Friday, February 8, 2008

The number one reason why i don't chase high-yielding stocks

During my early days as a dividend investor, I was focusing my attention to stocks which paid me a generous yield. I would be doing calculations, showing me that at a 10% annual yield I would be able to further compound my profits by reinvesting the dividends. One of the first stocks that I noticed was the Managed High Yield Plus Fund (HYF), a closed-end high-yield bond fund which was paying a generous 10-11% annual dividend. I bought some stock immediately, and after several weeks I received my first dividend payment, which was equal to almost a one percent return per month. I was very excited by this opportunity, which allowed me to compound my gains monthly through the regular reinvestment of dividends. The fund didn’t appreciate by much; nor did it depreciate by much. It was trading in a range, which was perfect for me - I kept receiving and reinvesting my fixed monthly payments of 5.5 cents per share.

After a while the price started decreasing, and I happily reinvested my dividends, realizing that now I would receive a higher yield for my investment at the lower prices. Instead of yielding 10%, the stock was now yielding 12%. Pretty soon though, the dividend was cut, and the yield decreased to 10% again. I was worried a little bit, but I decided that with a 10% yield I would be able to recover my losses over time even if the dividend was cut by a little bit again. For a while it did seem to me that I was going to break-even as I kept reinvesting my dividends and the price was slowly but surely climbing to the level at which I made my first investment. Then disaster strikes again - the dividend was cut and the stock fell again. I was starting to get worried, because I was getting a good yield, but my capital gains were pretty dismal. I checked the historical monthly dividend payments at yahoo finance and it seemed that the company actually had a long-term negative dividend growth. The monthly payments had been steadily decreasing ever since the fund was open for investors. In addition to that the price had been in a decline for some time. I finally realized that super high-dividend yields of over 6% annually are not sustainable in most situations. I also learned that if I would buy a stock just for the dividend payments, I should only buy companies/shares that have a solid history of raising their dividends in both bull and bear cycles over the years. In addition, the company should be a fundamentally sound business, which can afford to pay dividends even if business had a slow year. I also learned that I shouldn’t be chasing a stock simply because it offers an attractive very high yield.

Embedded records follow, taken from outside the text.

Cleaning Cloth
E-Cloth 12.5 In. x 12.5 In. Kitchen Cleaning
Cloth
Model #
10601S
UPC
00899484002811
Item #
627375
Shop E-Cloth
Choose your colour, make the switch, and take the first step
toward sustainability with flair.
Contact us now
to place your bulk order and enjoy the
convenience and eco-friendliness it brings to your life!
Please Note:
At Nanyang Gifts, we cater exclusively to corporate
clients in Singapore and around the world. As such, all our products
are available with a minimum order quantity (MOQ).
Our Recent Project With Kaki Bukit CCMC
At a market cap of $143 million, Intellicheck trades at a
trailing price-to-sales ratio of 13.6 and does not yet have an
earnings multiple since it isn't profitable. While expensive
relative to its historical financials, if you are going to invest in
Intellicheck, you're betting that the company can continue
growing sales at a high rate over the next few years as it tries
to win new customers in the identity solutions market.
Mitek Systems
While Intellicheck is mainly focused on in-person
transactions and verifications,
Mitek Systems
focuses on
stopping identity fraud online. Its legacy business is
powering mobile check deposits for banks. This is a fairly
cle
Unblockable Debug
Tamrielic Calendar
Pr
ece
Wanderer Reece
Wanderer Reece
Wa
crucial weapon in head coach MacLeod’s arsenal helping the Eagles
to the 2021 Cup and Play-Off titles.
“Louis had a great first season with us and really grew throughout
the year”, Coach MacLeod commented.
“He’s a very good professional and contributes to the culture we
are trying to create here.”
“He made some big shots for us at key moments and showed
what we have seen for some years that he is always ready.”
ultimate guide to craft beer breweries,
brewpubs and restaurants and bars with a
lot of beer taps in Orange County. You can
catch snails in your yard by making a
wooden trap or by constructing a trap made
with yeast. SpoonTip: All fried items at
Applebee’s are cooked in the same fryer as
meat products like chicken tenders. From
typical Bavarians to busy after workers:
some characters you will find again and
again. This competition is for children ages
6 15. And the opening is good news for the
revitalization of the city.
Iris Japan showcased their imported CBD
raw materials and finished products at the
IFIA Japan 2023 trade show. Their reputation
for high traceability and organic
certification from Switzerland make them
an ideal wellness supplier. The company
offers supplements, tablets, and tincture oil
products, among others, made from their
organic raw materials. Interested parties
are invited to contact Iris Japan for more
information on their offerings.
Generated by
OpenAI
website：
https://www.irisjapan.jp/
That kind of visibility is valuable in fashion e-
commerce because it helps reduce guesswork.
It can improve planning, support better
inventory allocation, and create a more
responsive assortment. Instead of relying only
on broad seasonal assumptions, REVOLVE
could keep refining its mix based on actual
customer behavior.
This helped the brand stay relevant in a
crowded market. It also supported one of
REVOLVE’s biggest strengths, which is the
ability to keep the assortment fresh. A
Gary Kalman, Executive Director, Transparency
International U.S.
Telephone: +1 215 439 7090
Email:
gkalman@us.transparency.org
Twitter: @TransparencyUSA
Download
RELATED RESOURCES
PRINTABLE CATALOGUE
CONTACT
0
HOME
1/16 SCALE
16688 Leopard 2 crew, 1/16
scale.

The Managed High Yield Plus Fund has been trading in a range over the past 10 years assuming that you had reinvested your dividends. A $1000 investment made in late 1998, would have been worth 1280.83 by the end of 2007, which represents a 2.8% annual return. I could have achieved a much better return simply by buying CD’s, without taking on the risk of owning a volatile creature like HYF. By analyzing my trade it seems that I was chasing a stock that had increased tremendously off its 2002 lows, due to the fact that people were looking for anything that would produce any decent return on their investment, even though it had a negative dividend growth, which is a disaster waiting to happen to you. When the stock declined, I bought more. But since the dividend also declined I was buying a depreciating asset. Now I consider myself wiser – I buy stocks that show positive dividend growth. Even if the price declines I buy more, because I feel somewhat safer that the dividend is the last thing that the company would cut.